Transcribe the records that follow exactly. Skip the pictures.

[Supplied records]

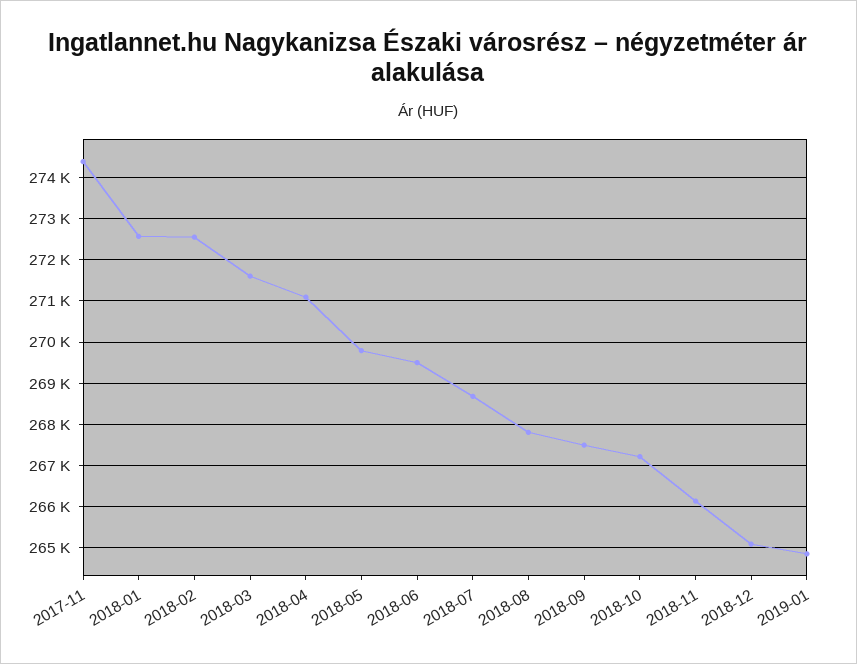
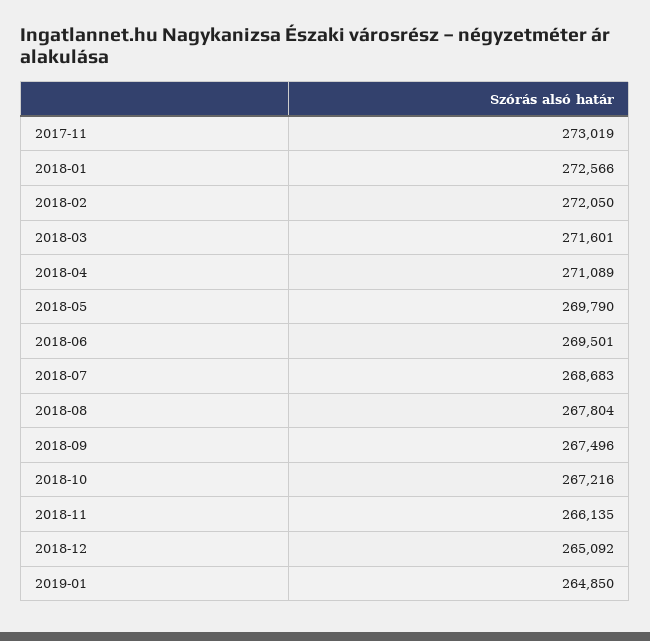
  {
-   "2017-11": 274400,
+   "2017-11": 273019,
    "2018-01": 272566,
-   "2018-02": 272600,
+   "2018-02": 272050,
    "2018-03": 271601,
    "2018-04": 271089,
    "2018-05": 269790,
    "2018-06": 269501,
    "2018-07": 268683,
    "2018-08": 267804,
    "2018-09": 267496,
    "2018-10": 267216,
    "2018-11": 266135,
    "2018-12": 265092,
    "2019-01": 264850
  }

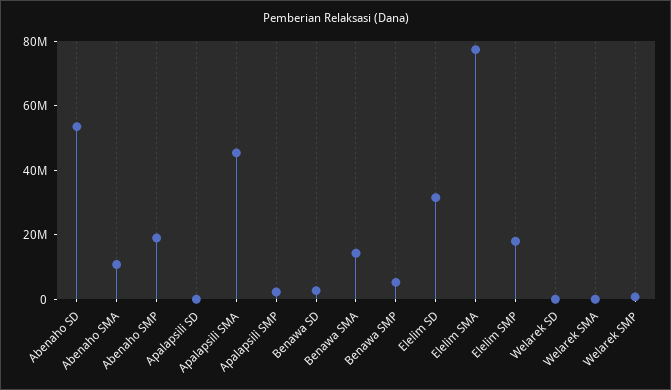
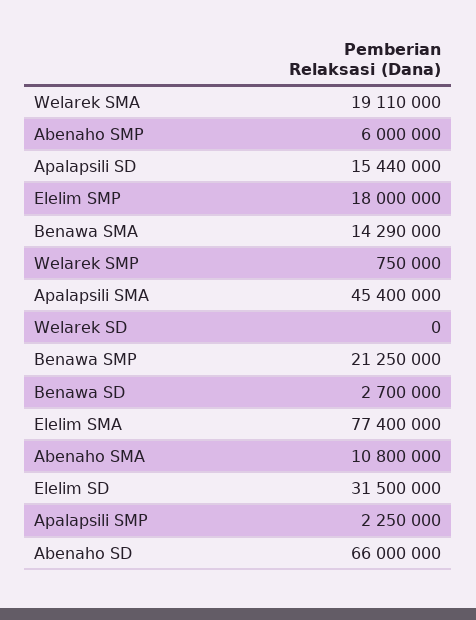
  {
-   "Abenaho SD": 55000000,
+   "Abenaho SD": 66000000,
    "Abenaho SMA": 10800000,
-   "Abenaho SMP": 20000000,
+   "Abenaho SMP": 6000000,
-   "Apalapsili SD": 0,
+   "Apalapsili SD": 15440000,
    "Apalapsili SMA": 45400000,
    "Apalapsili SMP": 2250000,
    "Benawa SD": 2700000,
    "Benawa SMA": 14290000,
-   "Benawa SMP": 5000000,
+   "Benawa SMP": 21250000,
    "Elelim SD": 31500000,
    "Elelim SMA": 77400000,
    "Elelim SMP": 18000000,
    "Welarek SD": 0,
-   "Welarek SMA": 0,
+   "Welarek SMA": 19110000,
    "Welarek SMP": 750000
  }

[/Supplied records]

[Output below]:
  {
-   "2017-11": 274400,
+   "2017-11": 273019,
    "2018-01": 272566,
-   "2018-02": 272600,
+   "2018-02": 272050,
    "2018-03": 271601,
    "2018-04": 271089,
    "2018-05": 269790,
    "2018-06": 269501,
    "2018-07": 268683,
    "2018-08": 267804,
    "2018-09": 267496,
    "2018-10": 267216,
    "2018-11": 266135,
    "2018-12": 265092,
    "2019-01": 264850
  }

  {
-   "Abenaho SD": 55000000,
+   "Abenaho SD": 66000000,
    "Abenaho SMA": 10800000,
-   "Abenaho SMP": 20000000,
+   "Abenaho SMP": 6000000,
-   "Apalapsili SD": 0,
+   "Apalapsili SD": 15440000,
    "Apalapsili SMA": 45400000,
    "Apalapsili SMP": 2250000,
    "Benawa SD": 2700000,
    "Benawa SMA": 14290000,
-   "Benawa SMP": 5000000,
+   "Benawa SMP": 21250000,
    "Elelim SD": 31500000,
    "Elelim SMA": 77400000,
    "Elelim SMP": 18000000,
    "Welarek SD": 0,
-   "Welarek SMA": 0,
+   "Welarek SMA": 19110000,
    "Welarek SMP": 750000
  }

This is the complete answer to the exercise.